[Math] Derivative of matrix-valued function with respect to matrix input

derivativesmatricesmatrix-calculus

I have the expression

$$\bf \phi = \bf X W$$

where $\bf X$ is a $20 \times 10$ matrix, $\bf W$ is a $10 \times 5$ matrix.
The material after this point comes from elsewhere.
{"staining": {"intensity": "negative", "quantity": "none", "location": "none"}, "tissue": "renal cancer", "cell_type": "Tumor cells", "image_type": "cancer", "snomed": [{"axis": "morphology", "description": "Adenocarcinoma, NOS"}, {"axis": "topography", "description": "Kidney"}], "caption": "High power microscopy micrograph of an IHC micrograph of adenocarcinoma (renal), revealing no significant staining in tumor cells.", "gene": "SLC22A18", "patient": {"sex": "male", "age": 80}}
How can I calculate $\frac{d\phi}{d\bf W}$? What is the dimension of the result?

Best Answer

Let function $\mathrm F : \mathbb R^{n \times p} \to \mathbb R^{m \times p}$ be defined as follows

$$\rm F (X) := A X$$

where $\mathrm A \in \mathbb R^{m \times n}$ is given. The $(i,j)$-th entry of the output is

$$f_{ij} (\mathrm X) = \mathrm e_i^\top \mathrm A \, \mathrm X \, \mathrm e_j = \mbox{tr} \left( \mathrm e_j \mathrm e_i^\top \mathrm A \, \mathrm X \right) = \langle \mathrm A^\top \mathrm e_i \mathrm e_j^\top, \mathrm X \rangle$$

Hence,

$$\partial_{\mathrm X} \, f_{ij} (\mathrm X) = \color{blue}{\mathrm A^\top \mathrm e_i \mathrm e_j^\top}$$